In our culture, we usually think of aggression as synonymous with anger or negativity. But there are so many ways in which we are aggressive toward the truth of our own experience, and they often don’t look like anger. From a developmental point of view, we’re talking about aggression toward the truth of our experience—toward the aspects of ourselves that we have found unworkable and have tried to reject. These aspects become our emotional vulnerabilities. F
or example, Darren was not able to tolerate feelings of being a disappointment or failure, so these experiences became what he was least able and willing to work with. Unfortunately and necessarily, they were therefore the parts of himself that received the least amount of self-compassion. I find that when people open to the possibility that they are being aggressive toward themselves, it invites curiosity and, perhaps down the road, maybe even a little more gentleness. That gentleness allows us to begin to unwind the childhood strategies that are no longer serving us. We can become curious about what feelings or experiences those strategies are keeping at bay. “What is it I don’t want to feel? Is it actually serving me to repress those feelings? What if it’s no longer necessary to do so?”
All of us are in the same boat; all of us aggressively disown aspects of our experiencing. Perhaps we are drawn to some spiritual path in the hopes of living a life of harmony and peace, transcending any anger and conflict: positive aggression. Maybe we place ourselves in a competitive and stressful job that seems to require that we always push ourselves and never indulge in feeling weak: negative aggression. We could create a lifestyle that feels too overwhelming to deal with and may feel that the only response is to collapse and space out: neutral aggression.
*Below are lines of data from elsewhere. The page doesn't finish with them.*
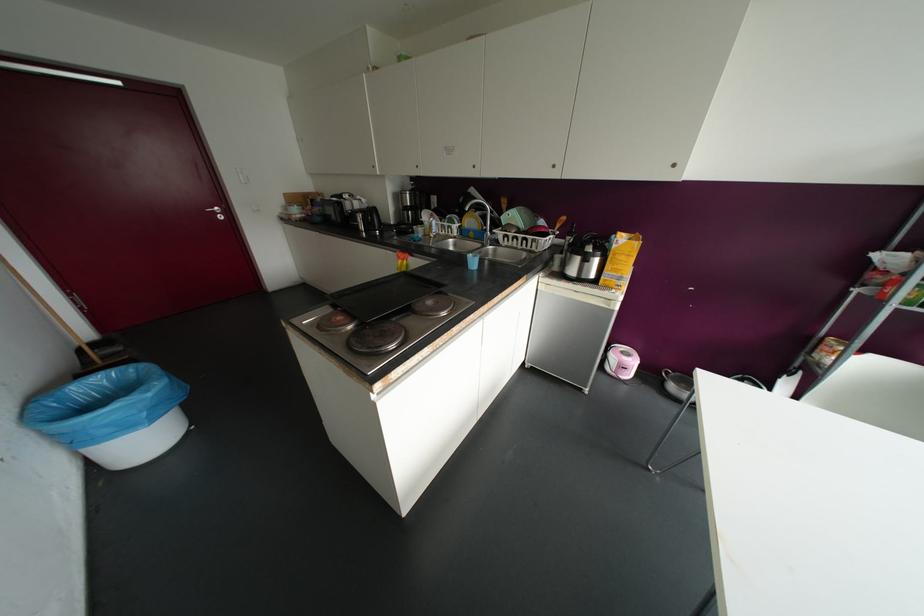
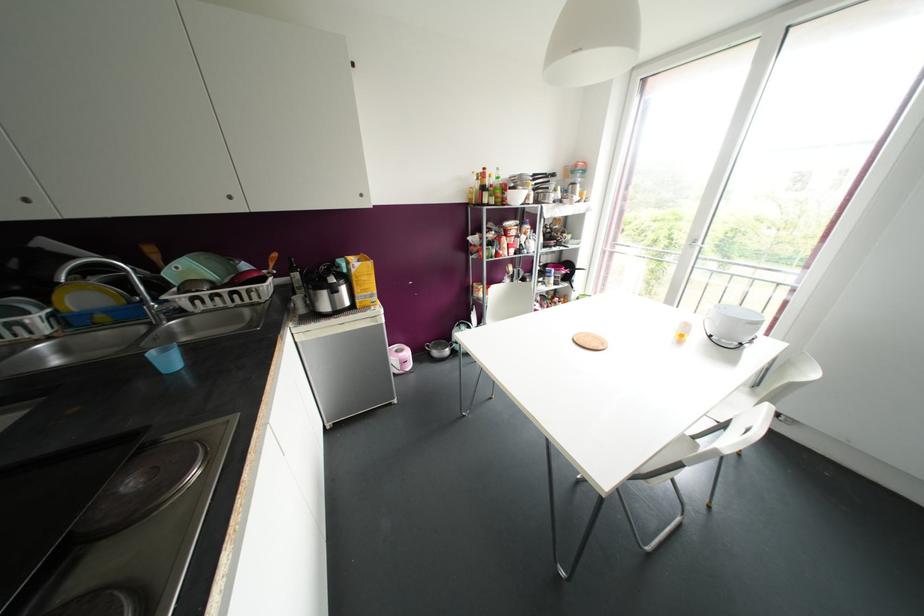
In the second image, find the point that corresponds to point 622,257 in the first image.

(363, 277)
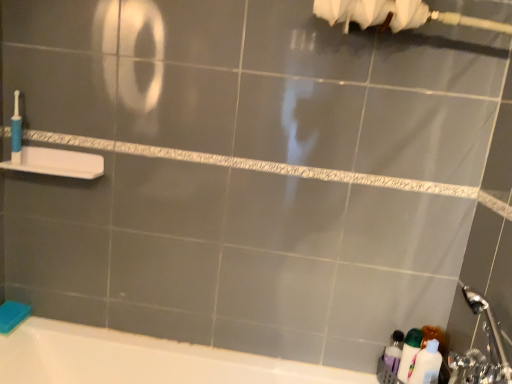
Question: Is white plastic shelf at left taller or shorter than blue plastic toothbrush at left?

Choices:
 (A) short
 (B) tall

Answer: (A)

Question: Relative to blue plastic toothbrush at left, is white plastic shelf at left in front or behind?

Choices:
 (A) front
 (B) behind

Answer: (A)

Question: Which of these objects is positioned farthest from the white glossy bottle at lower right?

Choices:
 (A) blue plastic toothbrush at left
 (B) translucent plastic bottles at lower right
 (C) white plastic shelf at left

Answer: (A)

Question: Which is farther from the white plastic shelf at left?

Choices:
 (A) blue plastic toothbrush at left
 (B) translucent plastic bottles at lower right
 (C) white glossy bottle at lower right

Answer: (B)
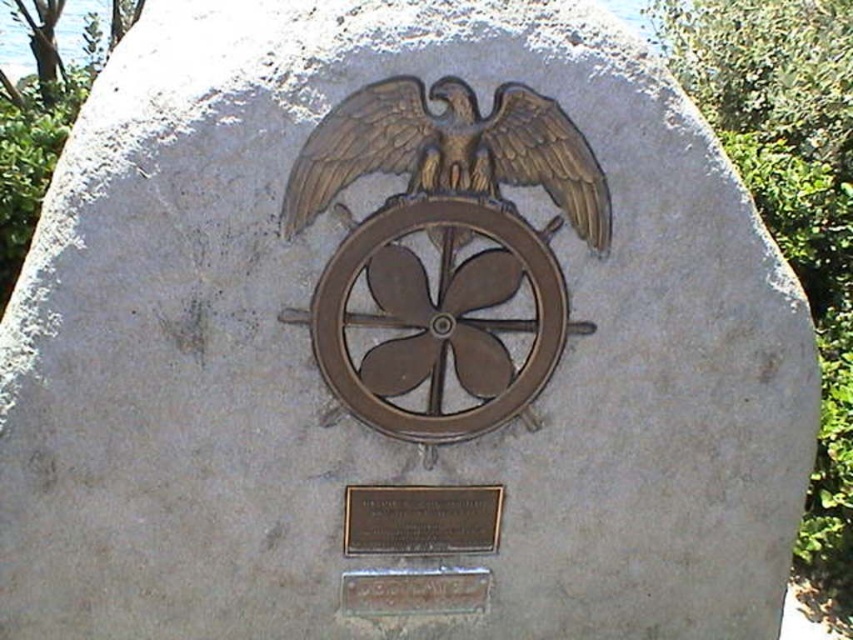
Question: Is gold polished metal eagle at center to the right of rusty metal plaque at lower center from the viewer's perspective?

Choices:
 (A) no
 (B) yes

Answer: (B)

Question: Which point appears closest to the camera in this image?

Choices:
 (A) (482, 385)
 (B) (463, 160)
 (C) (486, 588)
 (D) (491, 541)

Answer: (B)

Question: Which object appears farthest from the camera in this image?

Choices:
 (A) bronze plaque at lower center
 (B) bronze/textured eagle at center
 (C) gold polished metal eagle at center
 (D) rusty metal plaque at lower center

Answer: (D)

Question: In this image, where is gold polished metal eagle at center located relative to bronze plaque at lower center?

Choices:
 (A) right
 (B) left

Answer: (A)

Question: Which point is farther to the camera?

Choices:
 (A) (403, 298)
 (B) (426, 486)
 (C) (596, 243)
 (D) (457, 604)

Answer: (D)

Question: Does gold polished metal eagle at center appear on the left side of rusty metal plaque at lower center?

Choices:
 (A) yes
 (B) no

Answer: (B)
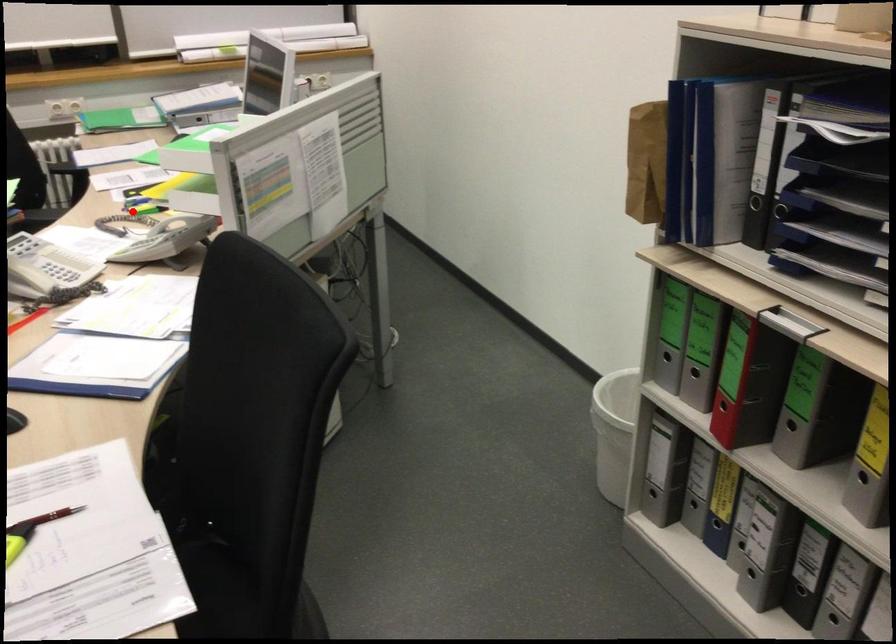
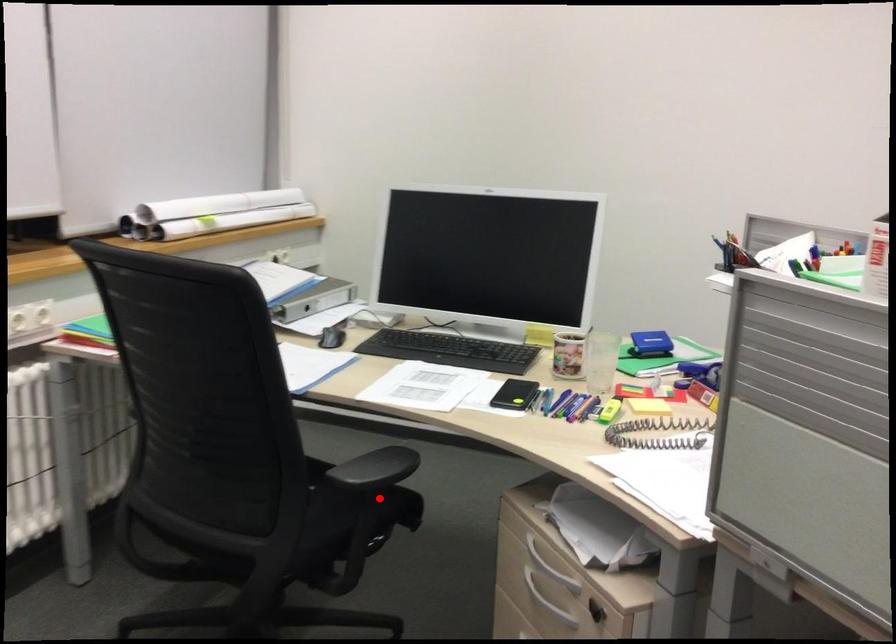
I am providing you with two images of the same scene from different viewpoints. A red point is marked on the first image and another point is marked on the second image. Are the points marked in image1 and image2 representing the same 3D position?

No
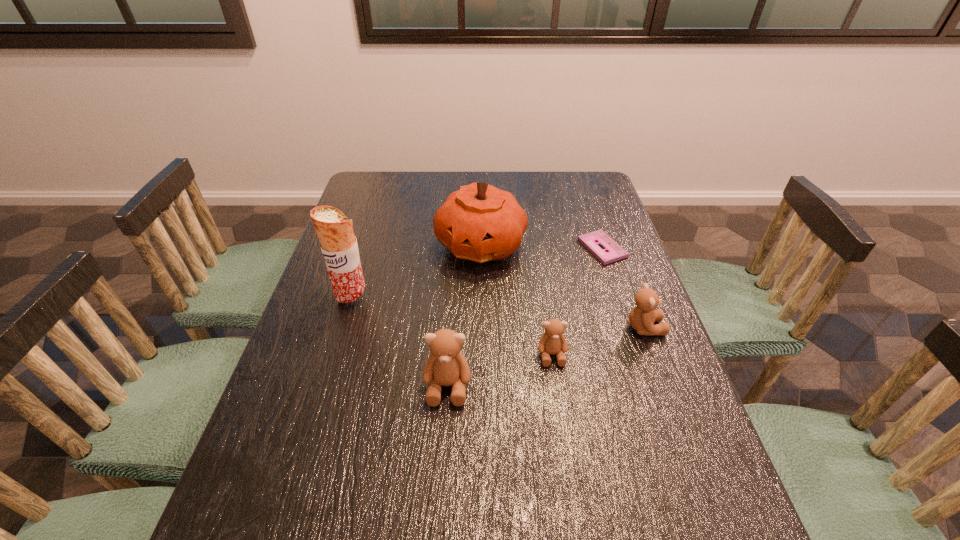
At what (x,y) coordinates should I click in order to perform the action: click on empty location between the shortest object and the tallest teddy bear. Please return your answer as a coordinate pair (x, y). Image resolution: width=960 pixels, height=540 pixels. Looking at the image, I should click on (525, 317).

In order to click on vacant space that is in between the burrito and the fifth shortest object in this screenshot , I will do pyautogui.click(x=417, y=271).

In order to click on free spot between the farthest teddy bear and the shortest object in this screenshot , I will do `click(623, 288)`.

You are a GUI agent. You are given a task and a screenshot of the screen. Output one action in this format:
    pyautogui.click(x=<x>, y=<y>)
    Task: Click on the object that is the third closest to the videotape
    
    Given the screenshot: What is the action you would take?
    pyautogui.click(x=552, y=342)

Select which object is the third closest to the fifth tallest object. Please provide its 2D coordinates. Your answer should be formatted as a tuple, i.e. [(x, y)], where the tuple contains the x and y coordinates of a point satisfying the conditions above.

[(480, 223)]

Where is `teddy bear that stands as the third closest to the fifth shortest object`? The width and height of the screenshot is (960, 540). teddy bear that stands as the third closest to the fifth shortest object is located at coordinates (446, 365).

Find the location of `teddy bear identified as the second closest to the tallest teddy bear`. teddy bear identified as the second closest to the tallest teddy bear is located at coordinates (642, 317).

Locate an element on the screen. The image size is (960, 540). free spot that satisfies the following two spatial constraints: 1. on the front-facing side of the farthest teddy bear; 2. on the front-facing side of the second teddy bear from right to left is located at coordinates (654, 355).

Locate an element on the screen. free space that satisfies the following two spatial constraints: 1. on the front-facing side of the fourth tallest object; 2. on the front-facing side of the shortest teddy bear is located at coordinates (654, 355).

At what (x,y) coordinates should I click in order to perform the action: click on blank space that satisfies the following two spatial constraints: 1. on the front-facing side of the rightmost teddy bear; 2. on the front-facing side of the leftmost teddy bear. Please return your answer as a coordinate pair (x, y). The width and height of the screenshot is (960, 540). Looking at the image, I should click on (665, 386).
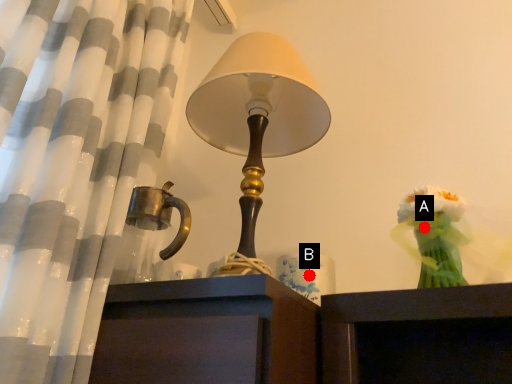
Question: Two points are circled on the image, labeled by A and B beside each circle. Which point is closer to the camera?

Choices:
 (A) A is closer
 (B) B is closer

Answer: (A)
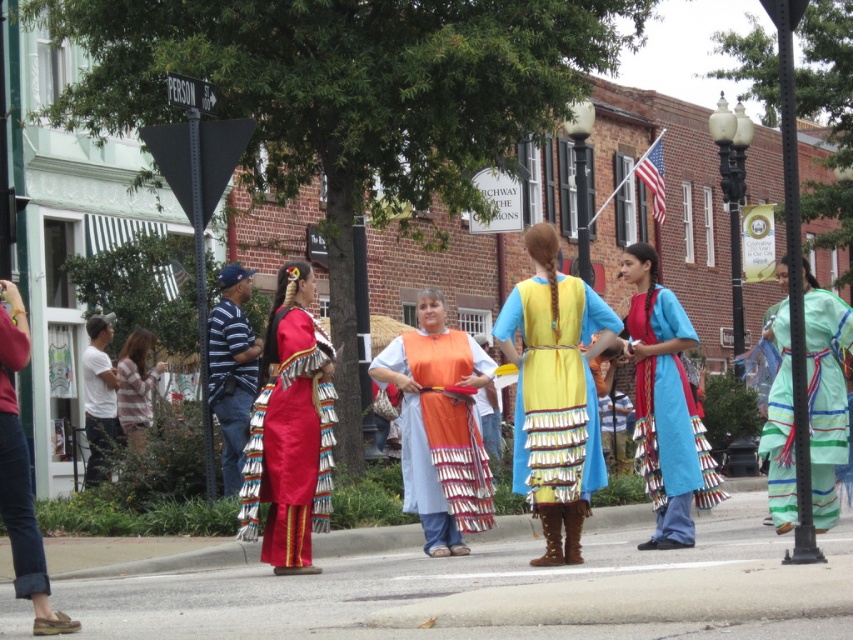
Question: Considering the real-world distances, which object is farthest from the shiny satin dress at center?

Choices:
 (A) striped fabric dress at lower left
 (B) white cotton shirt at left

Answer: (A)

Question: Can you confirm if denim pants at lower left is bigger than white cotton shirt at left?

Choices:
 (A) yes
 (B) no

Answer: (B)

Question: Does orange fabric skirt at center appear on the left side of striped fabric dress at lower left?

Choices:
 (A) yes
 (B) no

Answer: (B)

Question: Which point is closer to the camera taking this photo?

Choices:
 (A) (100, 426)
 (B) (32, 532)
 (C) (223, 368)
 (D) (144, 352)

Answer: (B)

Question: Based on their relative distances, which object is farther from the light green striped fabric dress at center?

Choices:
 (A) shiny satin dress at center
 (B) white cotton shirt at left
 (C) blue fabric dress at center

Answer: (B)

Question: Does shiny satin dress at center appear on the right side of white cotton shirt at left?

Choices:
 (A) no
 (B) yes

Answer: (B)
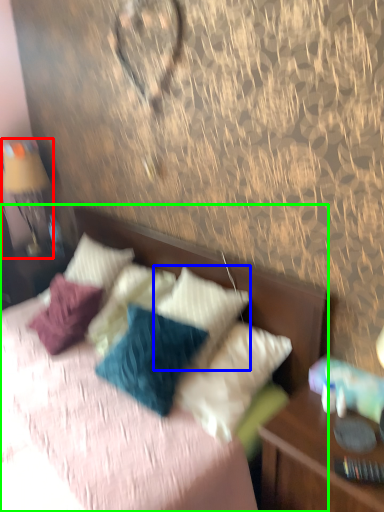
Question: Estimate the real-world distances between objects in this image. Which object is closer to bedside lamp (highlighted by a red box), pillow (highlighted by a blue box) or bed (highlighted by a green box)?

Choices:
 (A) pillow
 (B) bed

Answer: (B)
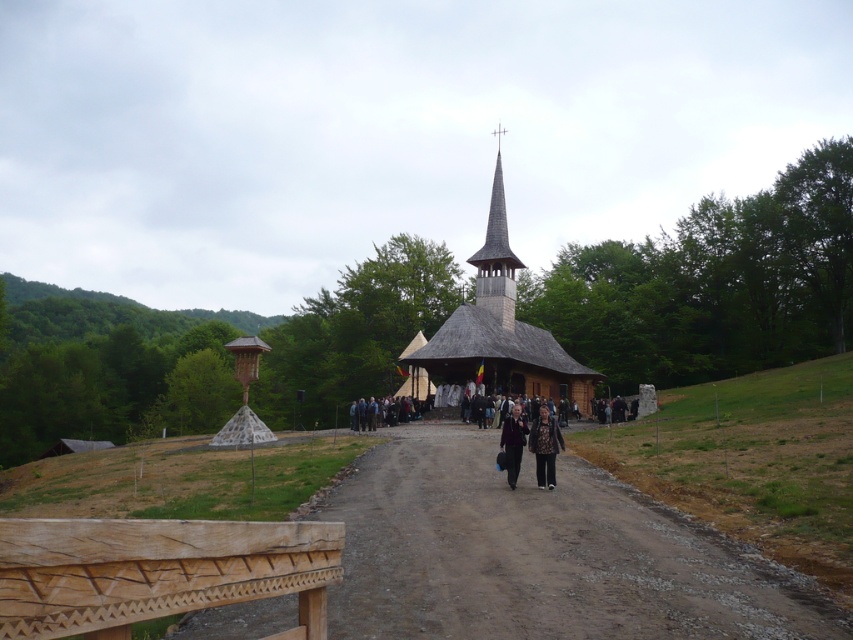
Based on the photo, is wooden church at center to the left of dark brown leather jacket at center from the viewer's perspective?

Incorrect, wooden church at center is not on the left side of dark brown leather jacket at center.

You are a GUI agent. You are given a task and a screenshot of the screen. Output one action in this format:
    pyautogui.click(x=<x>, y=<y>)
    Task: Click on the wooden church at center
    This screenshot has height=640, width=853.
    Given the screenshot: What is the action you would take?
    (x=502, y=330)

Is point (479, 328) positioned after point (508, 461)?

Yes, point (479, 328) is behind point (508, 461).

Image resolution: width=853 pixels, height=640 pixels. I want to click on wooden church at center, so click(x=502, y=330).

Is wooden church at center above patterned fabric coat at center?

Yes, wooden church at center is above patterned fabric coat at center.

What do you see at coordinates (502, 330) in the screenshot?
I see `wooden church at center` at bounding box center [502, 330].

Where is `wooden church at center`? Image resolution: width=853 pixels, height=640 pixels. wooden church at center is located at coordinates (502, 330).

Which is more to the left, wooden spire at center or patterned fabric coat at center?

patterned fabric coat at center

Does point (492, 296) lie in front of point (556, 424)?

No, it is not.

At what (x,y) coordinates should I click in order to perform the action: click on wooden spire at center. Please return your answer as a coordinate pair (x, y). Looking at the image, I should click on (496, 257).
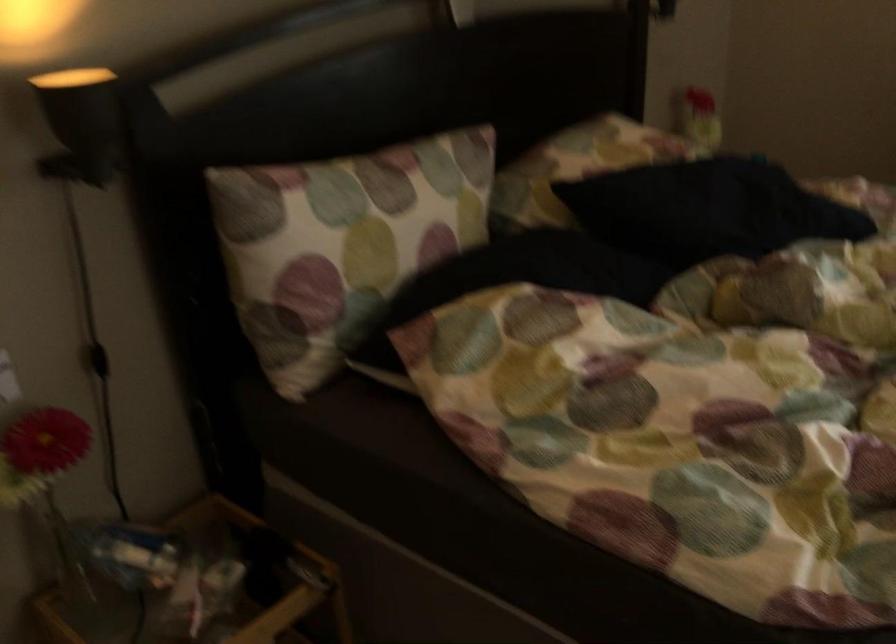
Find the location of a particular element. glass flower vase is located at coordinates (46, 480).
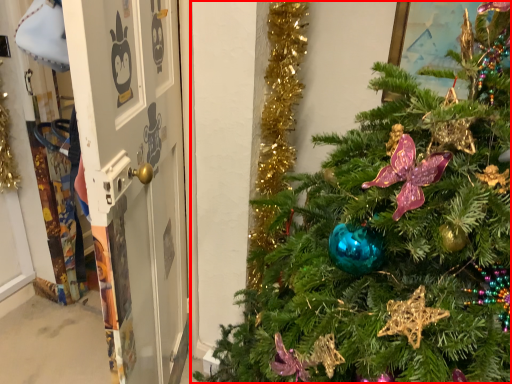
Question: From the image, what is the correct spatial relationship of christmas tree (annotated by the red box) in relation to screen door?

Choices:
 (A) right
 (B) left

Answer: (A)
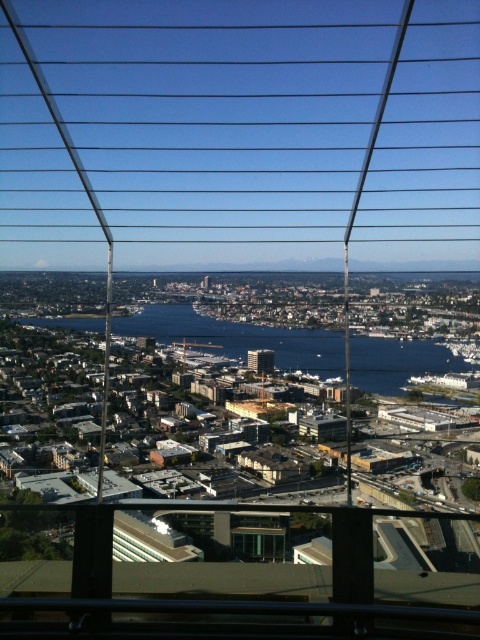
What do you see at coordinates (259, 544) in the screenshot?
I see `transparent glass window at center` at bounding box center [259, 544].

Does transparent glass window at center appear on the left side of clear glass window at center?

In fact, transparent glass window at center is to the right of clear glass window at center.

I want to click on transparent glass window at center, so click(259, 544).

Is blue water at center thinner than transparent glass window at center?

Incorrect, blue water at center's width is not less than transparent glass window at center's.

What do you see at coordinates (240, 337) in the screenshot?
I see `blue water at center` at bounding box center [240, 337].

Between point (407, 365) and point (274, 529), which one is positioned in front?

Positioned in front is point (407, 365).

Find the location of a particular element. This screenshot has width=480, height=640. blue water at center is located at coordinates (240, 337).

Does blue water at center appear under clear glass window at center?

Incorrect, blue water at center is not positioned below clear glass window at center.

Does point (406, 348) come farther from viewer compared to point (112, 557)?

Yes.

The width and height of the screenshot is (480, 640). Identify the location of blue water at center. (240, 337).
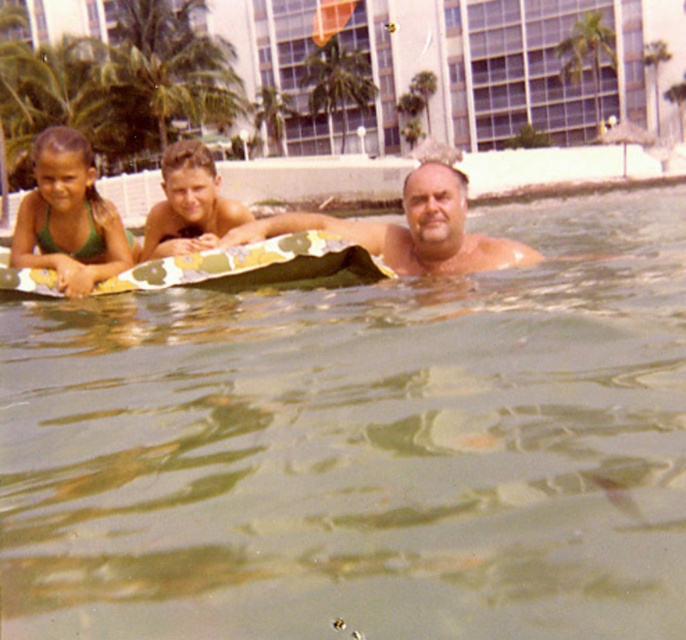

Understanding that there are three different styles of aggression may help us develop some empathy for others; some understanding that all of us are pretty freaked out about dealing with life; that we all have difficulties and we’re all being very aggressive—it just takes on different forms.
In Buddhist language, the “positive” form of aggression is often called passion or attachment. In Western psychological language, we might call it the neurotic feminine, because it is an out-of-balance expression of the attributes generally associated with the feminine side of the connecting–separate spectrum. Note that “feminine” is not interchangeable with “female.” Although it’s perhaps more common for women to show up with neurotic feminine strategies, men display them as well. All life forms must have both connecting and separate energies. The point of any style of aggression is to get out of an experience of disturbance as quickly as possible. The passion, or positive, form of aggression uses the strategy of trying to keep our engagement with life always positive. To maintain this hope, we tend to locate any problems within ourselves, privately, where they won’t disturb our relationships with others. People displaying neurotic feminine aggression become very accommodating when faced with a threat. It’s as if they are trying to erase themselves, so as to erase the tension that comes with any conflict.